Unfortunately much of the thinking at these new stadium-like circuits stems from the same source so that they lack local character, or any character at all when compared with circuits that just happened on public roads by reason of the enthusiasm of the local organisers. In Great Britain we were saved from the flat-facelessness of airfield circuits by the imaginations that created Brands Hatch, Oulton Park and even Mallory Park, while Cadwell Park is a circuit apart, unfortunately or perhaps fortunately, restricted to the favoured few. Remember when our future lay with Silverstone, Boreham, Ibsley, Snetterton, Goodwood, Castle Combe, Turnberry, Croft and so on, places where racing resembled grass-track racing, or “racing round a field”, compared with Pau, Monaco, Pescara, Berne, Nurburgring, Spa or Rouen? Even Le Mans was flat and dull in those days. We did have renegade offshoots like the Isle of Man, Jersey and Dundrod, but they succumbed to difficulties, one of the major ones being access from England and the headquarters of our motor racing being in London.

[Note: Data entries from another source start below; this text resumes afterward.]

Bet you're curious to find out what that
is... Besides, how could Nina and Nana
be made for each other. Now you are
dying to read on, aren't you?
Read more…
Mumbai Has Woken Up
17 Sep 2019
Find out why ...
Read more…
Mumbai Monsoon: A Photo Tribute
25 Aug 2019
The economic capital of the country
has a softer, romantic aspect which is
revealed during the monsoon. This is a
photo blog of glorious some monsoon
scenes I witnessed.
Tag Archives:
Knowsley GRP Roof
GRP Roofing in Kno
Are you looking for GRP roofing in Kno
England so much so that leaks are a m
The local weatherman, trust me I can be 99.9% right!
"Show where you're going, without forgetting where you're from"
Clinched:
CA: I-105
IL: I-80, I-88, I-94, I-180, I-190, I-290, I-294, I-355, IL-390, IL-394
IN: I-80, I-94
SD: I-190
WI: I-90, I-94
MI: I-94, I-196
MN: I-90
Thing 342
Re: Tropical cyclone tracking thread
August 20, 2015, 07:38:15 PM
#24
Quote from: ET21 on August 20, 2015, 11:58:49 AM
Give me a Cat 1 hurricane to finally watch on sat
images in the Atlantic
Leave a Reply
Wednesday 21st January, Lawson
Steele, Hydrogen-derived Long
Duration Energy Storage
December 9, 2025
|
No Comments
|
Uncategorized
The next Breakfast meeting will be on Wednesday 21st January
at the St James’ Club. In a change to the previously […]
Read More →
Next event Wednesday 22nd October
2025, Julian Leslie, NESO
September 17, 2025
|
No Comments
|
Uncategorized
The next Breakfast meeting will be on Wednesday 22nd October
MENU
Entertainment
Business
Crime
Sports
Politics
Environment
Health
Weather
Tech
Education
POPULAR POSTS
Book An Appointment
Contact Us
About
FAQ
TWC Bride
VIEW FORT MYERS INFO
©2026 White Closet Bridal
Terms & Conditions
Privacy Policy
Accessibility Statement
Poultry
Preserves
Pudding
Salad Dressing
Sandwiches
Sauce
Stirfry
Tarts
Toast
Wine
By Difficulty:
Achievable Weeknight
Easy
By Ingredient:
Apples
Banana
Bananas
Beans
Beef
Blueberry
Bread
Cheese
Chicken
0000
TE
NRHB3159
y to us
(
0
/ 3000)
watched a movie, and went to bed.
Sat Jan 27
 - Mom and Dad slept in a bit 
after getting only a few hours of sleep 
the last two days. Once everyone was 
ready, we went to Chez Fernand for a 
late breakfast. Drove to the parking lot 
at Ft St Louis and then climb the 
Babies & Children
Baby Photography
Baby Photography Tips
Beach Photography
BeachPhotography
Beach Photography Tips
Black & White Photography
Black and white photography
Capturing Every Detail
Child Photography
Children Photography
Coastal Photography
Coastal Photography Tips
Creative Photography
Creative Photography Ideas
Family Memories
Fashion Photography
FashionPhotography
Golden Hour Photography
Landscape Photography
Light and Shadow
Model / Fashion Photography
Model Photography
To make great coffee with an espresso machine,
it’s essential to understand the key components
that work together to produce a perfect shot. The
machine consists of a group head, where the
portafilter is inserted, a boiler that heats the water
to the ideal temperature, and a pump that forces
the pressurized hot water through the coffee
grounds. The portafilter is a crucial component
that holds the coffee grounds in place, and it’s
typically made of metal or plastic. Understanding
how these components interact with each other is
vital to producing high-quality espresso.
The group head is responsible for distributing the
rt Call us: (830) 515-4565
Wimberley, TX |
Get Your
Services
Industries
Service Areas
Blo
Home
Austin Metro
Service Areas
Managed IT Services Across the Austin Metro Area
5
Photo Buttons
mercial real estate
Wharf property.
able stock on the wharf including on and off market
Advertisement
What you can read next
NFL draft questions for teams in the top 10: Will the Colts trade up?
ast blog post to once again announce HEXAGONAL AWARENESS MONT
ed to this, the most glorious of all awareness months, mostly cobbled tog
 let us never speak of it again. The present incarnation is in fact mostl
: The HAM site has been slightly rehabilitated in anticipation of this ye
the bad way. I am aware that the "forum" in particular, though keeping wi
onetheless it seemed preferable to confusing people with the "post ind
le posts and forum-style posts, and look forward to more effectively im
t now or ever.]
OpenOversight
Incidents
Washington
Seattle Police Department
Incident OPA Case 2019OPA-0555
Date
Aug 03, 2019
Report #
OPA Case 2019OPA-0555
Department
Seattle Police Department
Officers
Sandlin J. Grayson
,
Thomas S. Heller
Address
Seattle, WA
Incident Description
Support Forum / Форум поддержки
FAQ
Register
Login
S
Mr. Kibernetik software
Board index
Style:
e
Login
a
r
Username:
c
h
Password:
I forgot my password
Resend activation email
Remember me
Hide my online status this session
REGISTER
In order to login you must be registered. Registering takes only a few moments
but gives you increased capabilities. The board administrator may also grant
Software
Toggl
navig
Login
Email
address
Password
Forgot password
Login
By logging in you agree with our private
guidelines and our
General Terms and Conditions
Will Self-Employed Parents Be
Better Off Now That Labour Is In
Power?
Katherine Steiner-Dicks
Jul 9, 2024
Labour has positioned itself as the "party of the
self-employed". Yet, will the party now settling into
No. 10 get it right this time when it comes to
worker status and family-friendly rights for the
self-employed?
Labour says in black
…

Times are changing alright and its good to be living with some of them while the continual battle against “change for change’s sake” keeps one alive and interested. If everything was smooth and unchanging we would slow down and deteriorate into the past and history, and that on its own without an eye to the present and future would be unhealthy; in just the same way an eye for nothing but the future, with a complete ignorance of the past, is equally unhealthy. The motor racing scene has been changing continually since 1895, in a fascinating and sometimes crazy kaleidoscope of speed and endeavour, and the particular part in which each of us happens to be born must surely be the best part of all, especially if we can become part of it or even have some influence on its path through life.—D. S. J.